4. The processing method of claim 1, wherein in step 1, a shaft is inserted into a top surface of the core rod; the shaft is located at a center line of the tube head shaped cavity, and is used to form a through hole on the tube head.

5. The processing method of claim 4, wherein an upper end and a lower end of the shaft are respectively embedded in the upper mold and the core rod after the upper mold has finished its pressing process downwardly towards the core rod.

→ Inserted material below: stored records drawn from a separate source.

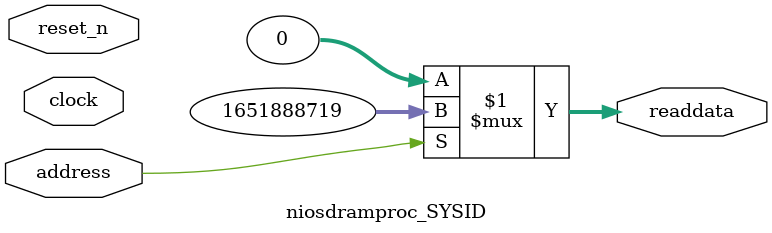
<source format=v>



// synthesis translate_off
`timescale 1ns / 1ps
// synthesis translate_on

// turn off superfluous verilog processor warnings 
// altera message_level Level1 
// altera message_off 10034 10035 10036 10037 10230 10240 10030 

module niosdramproc_SYSID (
               // inputs:
                address,
                clock,
                reset_n,

               // outputs:
                readdata
             )
;

  output  [ 31: 0] readdata;
  input            address;
  input            clock;
  input            reset_n;

  wire    [ 31: 0] readdata;
  //control_slave, which is an e_avalon_slave
  assign readdata = address ? 1651888719 : 0;

endmodule



</source>
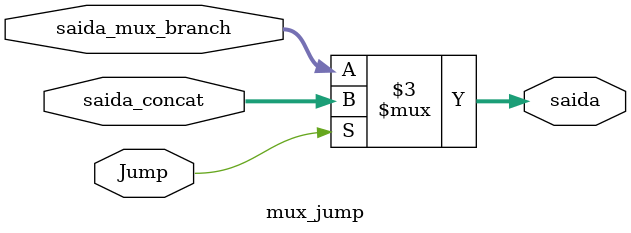
<source format=v>
module mux_jump(saida_mux_branch, saida_concat, Jump, saida);
input [31:0] saida_mux_branch, saida_concat;
input Jump;
output reg [31:0] saida;

always @(Jump)
	begin
		if(Jump)
			begin
				saida = saida_concat;
			end
		else
			begin
				saida = saida_mux_branch;
			end
	end

endmodule

</source>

6. A tube head structure, comprising a tube body, and a tube head formed on an upper end of the tube body by overmolding; a shoulder position of the tube head protrudes to form an outer wrapping edge and an inner wrapping edge; the outer wrapping edge is positioned above the inner wrapping edge; the outer wrapping edge and the inner wrapping edge are spaced apart by a gap; the upper end of the tube body bends inwardly; the outer wrapping edge and the inner wrapping edge are adhered to an outer surface and an inner surface of the upper end of the tube body respectively by overmolding.

7. The tube head structure of claim 6, wherein an annular protrusion is provided on an inner surface of the shoulder position of the tube head, and the inner wrapping edge extends from a lower edge of the annular protrusion.

8. The tube head structure of claim 6, wherein the tube body comprises a tube made of environmentally-friendly paper, and also comprises an inner protective layer and an outer protective layer respectively attached to an inner surface and an outer surface of the tube.

9. The tube head structure of claim 8, wherein each of the inner protection layer and the outer protection layer comprises at least one layer of plastic film or aluminum foil.

10. The tube head structure of claim 6, wherein an outer periphery of the tube head is provided with external threads, ridges, or straight tracks.

11. The tube head structure of claim 6, wherein a top surface of the tube head is provided with at least one through hole.